WHAT YOU ARE ASKED TO DO >>
Of the lines below, write out exactly those from the line with "M1478 413 1479 442 1450 443 1449 414Z" through the line with "M956 530H968V548H956Z", both included, and skip the rest.

[Collected data entries]

****************

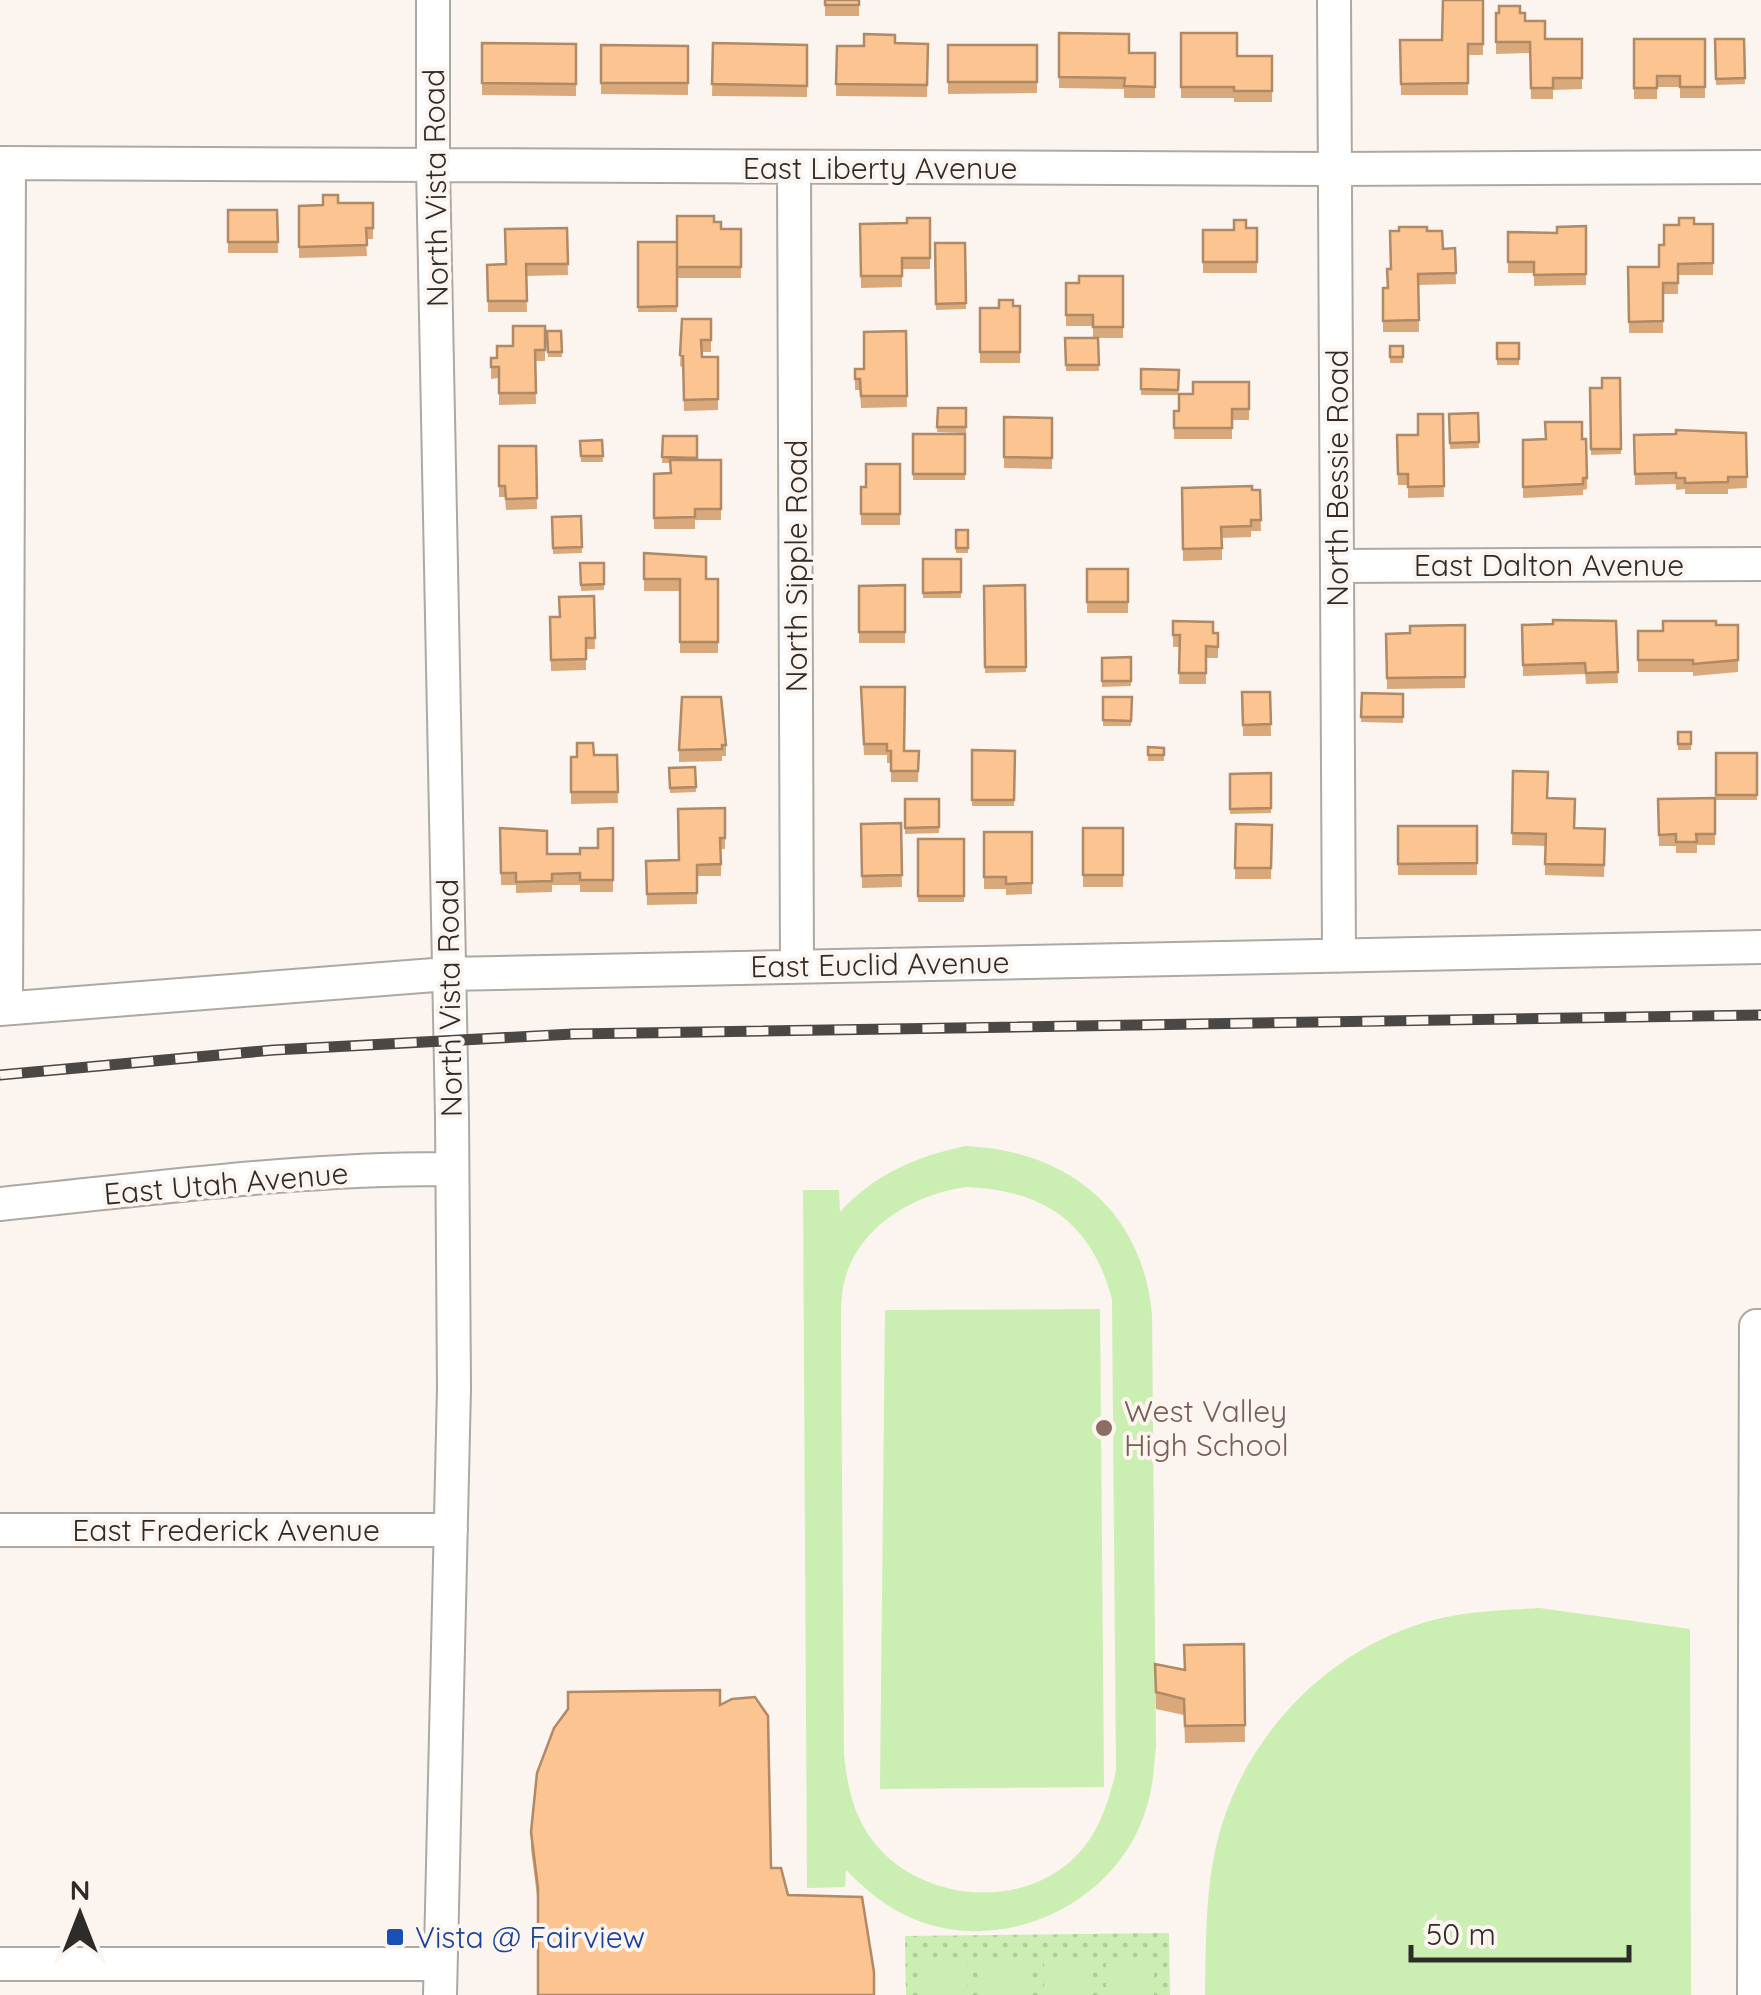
<svg xmlns="http://www.w3.org/2000/svg" width="1761" height="1995" viewBox="0 0 1761 1995" font-family="Quicksand,sans-serif">
<style>
.grass{fill:url(#grass-dots)}
.pitch{fill:#cbeeb3;fill-rule:evenodd}
.lines{fill:none;stroke-linecap:round;stroke-linejoin:round}
.minor-casing{stroke:#aea8a3;stroke-width:36}
.minor{stroke:#fff;stroke-width:32}
.rail-casing{stroke:#4b4745;stroke-width:11}
.rail{stroke:#fbf4ef;stroke-width:8;stroke-dasharray:22;stroke-linecap:butt}
.wall{fill:#d9a97c}
.building{fill:#fcc490;stroke:#b08965;stroke-width:2.5}
.education-dot{fill:#8d6e63;stroke:#fbf4ef;stroke-width:4}
.transit-dot{fill:#1a4fb4;stroke:#fbf4ef;stroke-width:4}
.labels{text-anchor:middle;dominant-baseline:central;stroke-width:8;stroke-linejoin:round;paint-order:stroke}
.street-label{font-size:30px;fill:#2e2b29;stroke:#fbf4ef}
.education-label{font-size:30px;fill:#785e54;stroke:#fbf4ef;text-anchor:start}
.transit-label{font-size:30px;fill:#164399;stroke:#fbf4ef;text-anchor:start}
</style>
<defs>
<pattern id="grass-dots" width="8" height="8" patternUnits="userSpaceOnUse" patternTransform="scale(2.5)"><rect width="8" height="8" fill="#cbeeb3"/><path d="M2 2h.1M6 6h.1" fill="none" stroke="#afcc9a" stroke-width="1.8" stroke-linecap="round"/></pattern>
</defs>
<rect width="100%" height="100%" fill="#fbf4ef"/>
<!-- grass -->
<path class="grass" d="M1169 1933 1170 1995H906L905 1936Z"/>
<!-- pitch -->
<path class="pitch" d="M965 1146C1067 1150 1143 1210 1152 1315L1156 1746C1154 1766 1153 1787 1147 1806 1120 1902 1006 1957 914 1919 888 1909 865 1889 846 1870L845 1887 807 1888 803 1190H839L840 1212C875 1174 915 1157 965 1146ZM965 1187C1043 1190 1091 1221 1112 1299L1116 1771C1109 1800 1100 1831 1078 1854 1024 1912 919 1902 873 1841 853 1815 847 1785 844 1754L841 1336C841 1317 840 1294 846 1275 863 1223 915 1195 965 1187Z
M1100 1309 1104 1787 880 1789 885 1310Z
M1539 1608 1690 1629 1691 1995H1205C1206 1947 1205 1898 1215 1851 1238 1744 1321 1653 1426 1622 1463 1611 1501 1610 1539 1608Z
M1044 1960H1091V1995H1044Z
M1106 1960H1154V1995H1106Z
M919 1961H967V1995H920Z
M981 1961H1029V1995H982Z"/>
<g class="lines">
<!-- minor casing -->
<g class="minor-casing">
<path id="minor" d="M433 0V166L452 1116 454 1388 440 1995
M1334 0 1339 956
M0 163 1334 169 1761 167
M794 168 797 965
M1337 566 1761 564
M6 1008 9 163
M0 1009 447 974 1761 947
M0 1204C150 1189 301 1168 452 1169
M0 1530H451
M0 1964H440
M1754 1995 1756 1326H1761"/>
</g>
<!-- minor -->
<use href="#minor" class="minor"/>
<!-- rail casing -->
<g class="rail-casing">
<path id="rail" d="M0 1075 274 1050 573 1034 1761 1015"/>
</g>
<!-- rail -->
<use href="#rail" class="rail"/>
</g>
<!-- wall -->
<path class="wall" d="M825 0H859V16H825Z
M1483 0V55H1468V95H1401L1400 40H1442Z
M1496 13 1525 21 1545 39H1582V89L1553 90V99H1531L1530 53 1496 54Z
M1059 33 1129 53H1155V98H1124V89L1059 88Z
M1181 33 1237 56H1272V102H1234V98H1181Z
M1634 39H1705V98H1680V87H1657V99H1634Z
M1715 39H1744L1745 84 1716 85Z
M482 43 576 44V96L482 95Z
M713 43 807 45V97L712 96Z
M895 43 928 44 927 97 836 96 837 46Z
M601 45 688 46V95L601 94Z
M948 45H1037V93L948 94Z
M338 203H373V239H366L367 256 299 258V206L323 205Z
M228 210H277L278 253H228Z
M930 218V269H902V287L861 288 860 224 907 223Z
M714 222 721 229H741V278H677V312H638V242H677Z
M1694 224H1713V275H1678V294H1663V333H1629L1628 267H1659L1664 245Z
M1586 226V285L1534 286V273H1508V232L1557 233Z
M567 228 568 275 526 276 527 312H488L487 265 506 264Z
M1246 228H1257V273H1203V230H1234Z
M1427 231 1443 249 1455 248 1456 284 1418 285 1419 332H1383V288H1387Z
M935 243H965L966 309 936 310Z
M1123 276V338H1098L1099 371H1066L1065 338H1093V326H1066V283H1079Z
M1020 306V363H980V308Z
M682 319H711V352H701L702 357H718V410L684 411 683 367 680 366Z
M545 326V361H535L536 404 499 405V378L491 379V358H497Z
M547 331H561L562 357H548Z
M906 331 907 407 861 408 860 390H855V369H864Z
M1497 343H1519V365H1497Z
M1390 346H1403V363H1390Z
M1141 369 1179 370 1178 395H1141Z
M1620 378 1621 454 1591 455 1590 388H1602Z
M1249 382V420H1232V439H1174V411H1179L1193 394Z
M938 408H966V433L937 432Z
M1478 413 1479 448 1450 449 1449 414Z
M1443 414 1444 497 1408 498V485H1398L1397 435H1418Z
M1004 417 1052 418V469L1004 468Z
M1746 433 1747 488 1728 489V494H1685V489L1676 490V484L1635 485 1634 435Z
M913 434H965V480H913Z
M663 436H697V460H721V520H695V529H654V474L670 473V463H662Z
M1582 439 1587 478V489L1583 490V495L1523 498V440Z
M602 440 603 462H581L580 441Z
M499 446H536L537 509 506 510 505 497H499Z
M900 464V525H861V487H866Z
M1182 488 1260 490 1261 531H1251V537L1222 538V560L1183 561Z
M581 516 582 553 553 554 552 517Z
M956 530H968V553H956Z
M644 553 706 579H718V653H680V591H644Z
M923 559H961V598H923Z
M580 563H604V590L581 591Z
M1087 569H1128V613H1087Z
M905 585V643H859V586Z
M1025 585 1026 672 985 673 984 586Z
M594 596 595 649H586V670L551 671 550 617H560Z
M1173 621 1213 633H1218V658H1206V684H1179L1180 647H1173Z
M1616 621 1618 683 1586 684 1585 674 1523 676 1522 625Z
M1465 625V688L1387 689 1386 634 1410 633Z
M1716 625H1738V672L1693 676V672H1638V631H1663Z
M1131 657V686L1102 687V658Z
M1242 692H1270L1271 736H1243Z
M1362 693 1403 694V723L1361 722Z
M1103 697H1132L1131 726H1103Z
M861 698 905 751H919L918 782H891V763H887V755H864Z
M1678 732H1691V750H1678Z
M726 745V756H722V761L679 762V750Z
M1148 747 1164 748V761H1148Z
M972 750 1015 751 1014 806H972Z
M1716 753H1757V800H1716Z
M594 755H617L618 803 571 804V757Z
M695 767 696 792 670 793 669 768Z
M1513 771 1547 798 1574 828 1605 829 1604 877 1545 875V846L1512 845Z
M1271 773V813L1230 814V774Z
M1715 798V845H1697V853H1676V846H1659L1658 799Z
M905 799H939V833L905 834Z
M725 808V849H721V876H697V904L647 905 646 861 678 860Z
M901 823 902 887 862 888 861 824Z
M1236 824 1272 825 1271 879H1235Z
M1398 826H1477V875H1398Z
M500 828 547 854H580L598 848 613 828V892H580V885H552V892L516 893V885H501Z
M1083 828H1123V887H1083Z
M984 832H1032V894L1006 895V889H984Z
M918 839H964V902H918Z
M1244 1644 1245 1742 1185 1743 1184 1715 1156 1709 1155 1664 1184 1670Z
M720 1690 538 1904 531 1849V1832Z"/>
<!-- building -->
<path class="building" d="M825 0H859V5H825Z
M1443 0H1483V44H1468V83L1401 84 1400 40H1442Z
M1499 6H1520V13H1525V21H1545V39H1582V78H1553V88H1531L1530 42H1496V13H1499Z
M1059 33 1129 34V53H1155V87L1124 86 1125 78 1059 77Z
M1181 33H1237V56H1272V91H1234V87H1181Z
M864 34 895 35V43L928 44 927 85 836 84 837 46H864Z
M1634 39H1705V87H1680V76H1657V88H1634Z
M1715 39H1744L1745 78 1716 79Z
M482 43 576 44V84L482 83Z
M713 43 807 45V86L712 84Z
M601 45 688 46V83H601Z
M948 45H1037V82H948Z
M323 195H338V203H373V228H366L367 245 299 247V206L323 205Z
M228 210H277L278 242H228Z
M677 216H714V222H721V229H741V267H677Z
M907 218H930V258H902V276H861L860 224 907 223Z
M1679 218H1694V224H1713V263L1678 264V283H1663V321L1629 322 1628 267H1659V245H1664V225H1679Z
M1234 220H1246V228H1257V262H1203V230H1234Z
M1586 226V274L1534 275V262H1508V232L1557 233V227Z
M1399 227H1427V231H1442L1443 249 1455 248 1456 273 1418 274 1419 320 1383 321V288H1388L1387 269H1391L1390 231H1399Z
M567 228 568 264H526L527 301H488L487 265 506 264 505 229Z
M638 242H677V306L638 307Z
M935 243H965L966 303 936 304Z
M1079 276H1123V327H1093V315H1066V283H1079Z
M999 300H1013V306H1020V352H980V308H999Z
M682 319H711V340H701L702 357H718V399L684 400 683 356 680 355Z
M513 326H545V350H535L536 393H499V367H491V358H497V346H513Z
M547 331H561L562 352H548Z
M906 331 907 396H861L860 379H855V369H864V332Z
M1065 338H1098L1099 365H1066Z
M1497 343H1519V359H1497Z
M1390 346H1403V357H1390Z
M1141 369 1179 370 1178 390 1141 389Z
M1602 378H1620L1621 449H1591L1590 388H1602Z
M1193 382H1249V409H1232V428H1174V411H1179V394H1193Z
M938 408H966V427H937Z
M1478 413 1479 442 1450 443 1449 414Z
M1418 414H1443L1444 486 1408 487V474H1398L1397 435H1418Z
M1004 417 1052 418V458L1004 457Z
M1545 422H1582V439H1586L1587 478H1583V484L1523 487V440L1546 439Z
M1676 430 1746 433 1747 477H1728V482L1685 483V478H1676V473L1635 474 1634 435 1676 434Z
M913 434H965V474H913Z
M663 436H697V458L662 457Z
M602 440 603 456H581L580 441Z
M499 446H536L537 498 506 499 505 486H499Z
M670 460H721V509H695V517L654 518V474L671 473Z
M866 464H900V514H861V487H866Z
M1252 486V490H1260L1261 520H1251V526L1221 527 1222 548 1183 549 1182 488Z
M581 516 582 547 553 548 552 517Z
M956 530H968V548H956Z
M644 553 706 557V579H718V642H680V579H644Z
M923 559H961V592L923 593Z
M580 563H604V584L581 585Z
M1087 569H1128V602H1087Z
M905 585V632H859V586Z
M1025 585 1026 667H985L984 586Z
M594 596 595 638H586V659L551 660 550 617H560L559 597Z
M1553 620 1616 621 1618 672 1586 673 1585 663 1523 665 1522 625 1553 624Z
M1173 621 1213 622V633H1218V647L1206 646V673H1179L1180 635H1173Z
M1663 621H1716V625H1738V660L1693 664V660H1638V631H1663Z
M1465 625V677L1387 678 1386 634 1410 633V626Z
M1131 657V681H1102V658Z
M861 687H905L904 751H919L918 771H891V751H887V744H864Z
M1242 692H1270L1271 724 1243 725Z
M1362 693 1403 694V717H1361Z
M682 697H721L726 745H722V749L679 750Z
M1103 697H1132L1131 721 1103 720Z
M1678 732H1691V744H1678Z
M577 743H593L594 755H617L618 792H571V757H577Z
M1148 747 1164 748V755H1148Z
M972 750 1015 751 1014 800H972Z
M1716 753H1757V795H1716Z
M695 767 696 787 670 788 669 768Z
M1513 771 1548 772 1547 798 1575 799 1574 828 1605 829 1604 865 1545 864 1546 834 1512 833Z
M1271 773V808L1230 809V774Z
M1715 798V834H1696L1697 842H1676V834L1659 835 1658 799Z
M905 799H939V827L905 828Z
M725 808V838H720L721 864 697 865V893L647 894 646 861 679 860 678 809Z
M901 823 902 875 862 876 861 824Z
M1236 824 1272 825 1271 868H1235Z
M1398 826H1477V863L1398 864Z
M500 828 547 831V854H580V848H598V829L613 828V880H580V873L552 874V881L516 882V873H501Z
M1083 828H1123V875H1083Z
M984 832H1032V883L1006 884V877H984Z
M918 839H964V896H918Z
M1244 1644 1245 1725 1185 1726 1184 1699 1156 1692 1155 1664 1185 1670 1184 1645Z
M720 1690V1705L732 1699 755 1697 768 1716 771 1868H781L788 1895 862 1897 874 1972V1995H538V1888L531 1832 537 1773 554 1728 568 1709V1692Z"/>
<!-- markers -->
<circle class="education-dot" cx="1104" cy="1428" r="10"/>
<rect class="transit-dot" x="385" y="1927" width="20" height="20" rx="5"/>
<g class="labels">
<!-- street labels -->
<g class="street-label">
<text x="880" y="168">East Liberty Avenue</text>
<text transform="translate(435 188) rotate(-91)">North Vista Road</text>
<text transform="translate(1337 478) rotate(-90)">North Bessie Road</text>
<text x="1549" y="565">East Dalton Avenue</text>
<text transform="translate(796 566) rotate(-90)">North Sipple Road</text>
<text transform="translate(880 964) rotate(-1)">East Euclid Avenue</text>
<text transform="translate(449 998) rotate(-91)">North Vista Road</text>
<text transform="translate(226 1183) rotate(-5)">East Utah Avenue</text>
<text x="226" y="1530">East Frederick Avenue</text>
</g>
<!-- education labels -->
<g class="education-label">
<text x="1124" y="1411">West Valley<tspan x="1124" dy="34">High School</tspan></text>
</g>
<!-- transit labels -->
<g class="transit-label">
<text x="415" y="1937">Vista @ Fairview</text>
</g>
</g>
<!-- north arrow -->
<g transform="translate(80 1915)" stroke="#fbf4ef" stroke-width="8" paint-order="stroke">
<path d="M0-8L18 38L0 25L-18 38Z" fill="#2e2b29"/>
<text y="-15" font-size="28" font-weight="bold" text-anchor="middle" fill="#2e2b29">N</text>
</g>
<!-- scale -->
<path d="M1411 1945v15h218v-15" fill="none" stroke="#2e2b29" stroke-width="5"/>
<text x="1426" y="1945" font-size="30" fill="#2e2b29" stroke="#fbf4ef" stroke-width="8" paint-order="stroke">50 m</text>
</svg>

****************

ANSWER FOR THE TASK >>
M1478 413 1479 442 1450 443 1449 414Z
M1418 414H1443L1444 486 1408 487V474H1398L1397 435H1418Z
M1004 417 1052 418V458L1004 457Z
M1545 422H1582V439H1586L1587 478H1583V484L1523 487V440L1546 439Z
M1676 430 1746 433 1747 477H1728V482L1685 483V478H1676V473L1635 474 1634 435 1676 434Z
M913 434H965V474H913Z
M663 436H697V458L662 457Z
M602 440 603 456H581L580 441Z
M499 446H536L537 498 506 499 505 486H499Z
M670 460H721V509H695V517L654 518V474L671 473Z
M866 464H900V514H861V487H866Z
M1252 486V490H1260L1261 520H1251V526L1221 527 1222 548 1183 549 1182 488Z
M581 516 582 547 553 548 552 517Z
M956 530H968V548H956Z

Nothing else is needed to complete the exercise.